[GIVEN RECORDS — start]

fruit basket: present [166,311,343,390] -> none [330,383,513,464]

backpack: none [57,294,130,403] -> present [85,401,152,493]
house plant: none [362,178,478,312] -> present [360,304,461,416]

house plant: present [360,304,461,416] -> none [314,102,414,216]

[GIVEN RECORDS — finish]
[GIVEN RECORDS — start]

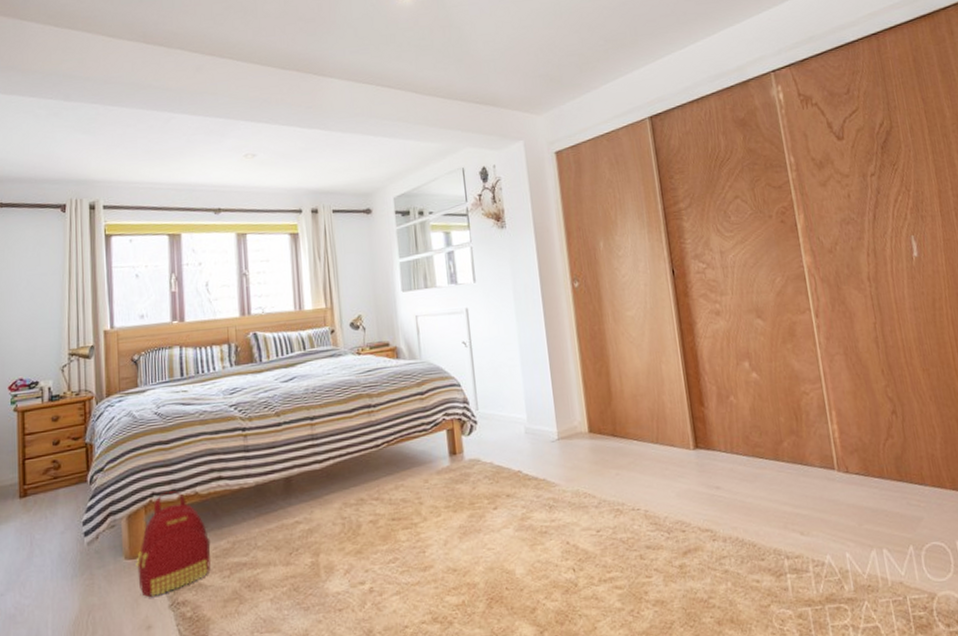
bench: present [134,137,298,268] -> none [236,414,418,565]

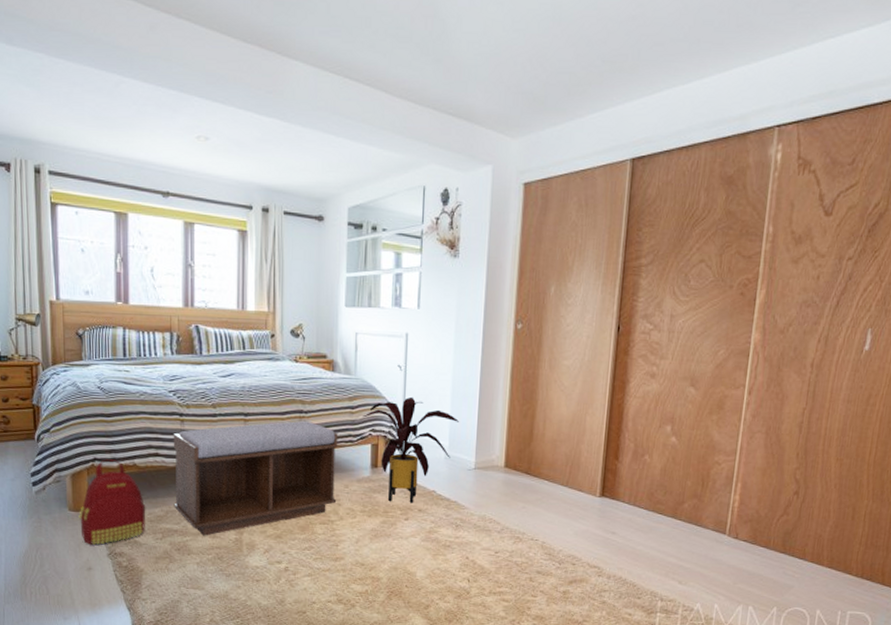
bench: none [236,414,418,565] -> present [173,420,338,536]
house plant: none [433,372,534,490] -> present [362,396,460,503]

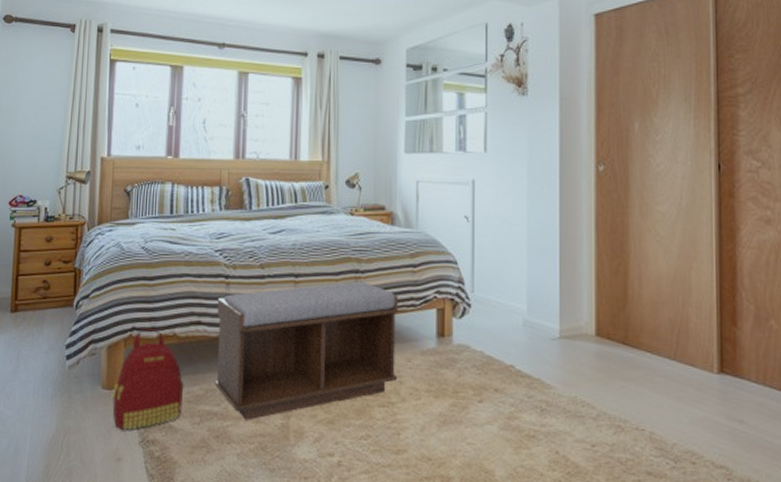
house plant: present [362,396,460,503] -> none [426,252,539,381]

[GIVEN RECORDS — finish]

- YOUR ASSIGNMENT -
When you reach the line holding "house plant: none [433,372,534,490]" in the listing above, begin retyping exactly, and stop once the line holding "house plant: present [362,396,460,503]" is done; pictures stay out.

- TASK RESPONSE -
house plant: none [433,372,534,490] -> present [362,396,460,503]

house plant: present [362,396,460,503] -> none [426,252,539,381]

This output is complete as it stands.